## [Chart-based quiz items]
--------------------

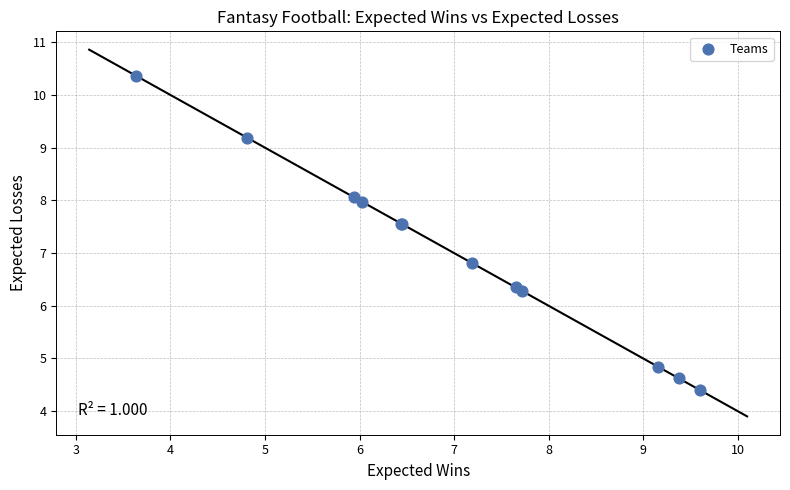

What Y value in the scatter plot is closest to 7?

6.8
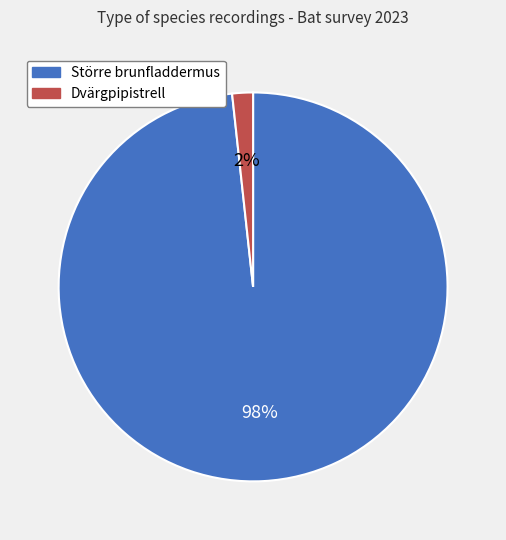

Combined, do Dvärgpipistrell and Större brunfladdermus account for over 50%?

Yes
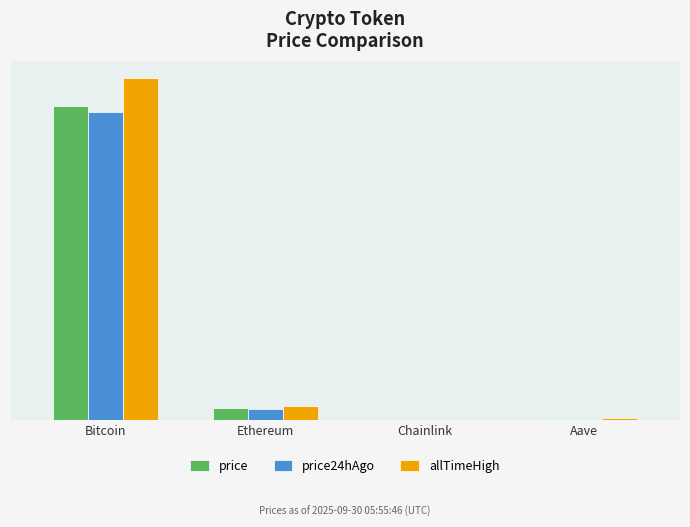

Are the bars grouped side by side (vs. stacked)?

Yes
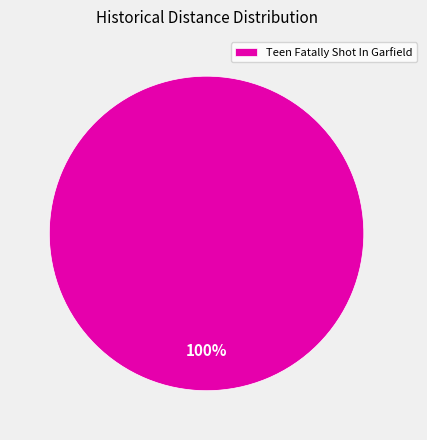

Rank the categories by value from highest to lowest.

Teen Fatally Shot In Garfield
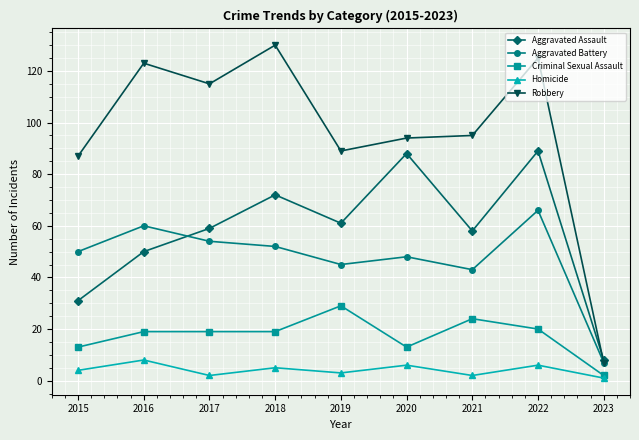

What is the maximum value for Criminal Sexual Assault?

29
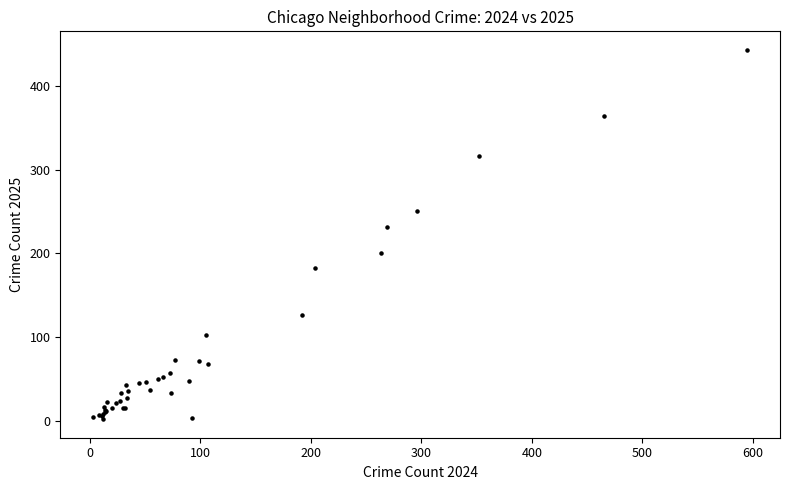

What Y value in the scatter plot is closest to 222?

231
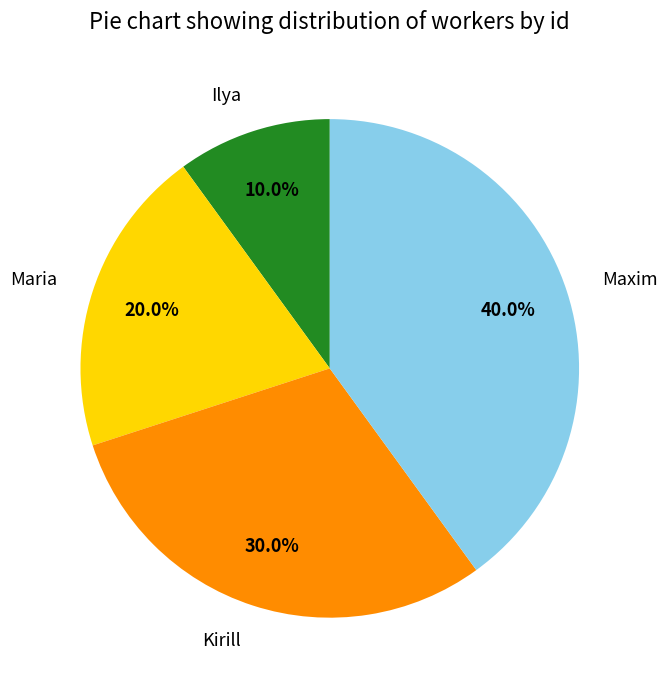

Which category has the smallest portion of the pie?

Ilya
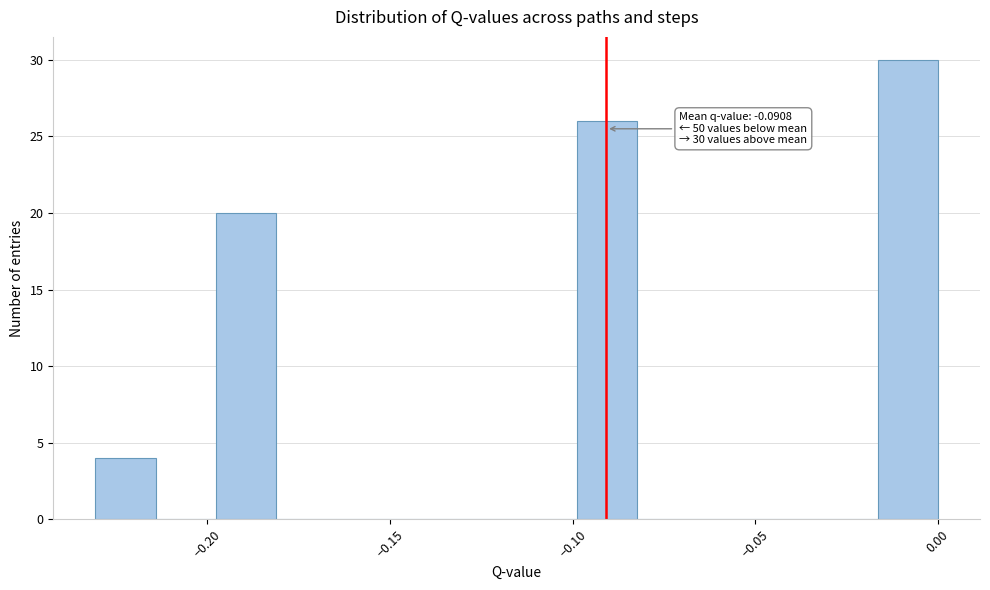

Read against the x-axis, roughly where is the centre of the tallest bar?

-0.010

--------------------

## [Exercise aim]
Copy the material word for word, starting at its beginning and going on through the line that contains "What is the". Leave the pictures out of your answer.

## [Output for this task]
What Y value in the scatter plot is closest to 7?

6.8

Combined, do Dvärgpipistrell and Större brunfladdermus account for over 50%?

Yes

Are the bars grouped side by side (vs. stacked)?

Yes

Rank the categories by value from highest to lowest.

Teen Fatally Shot In Garfield

What is the maximum value for Criminal Sexual Assault?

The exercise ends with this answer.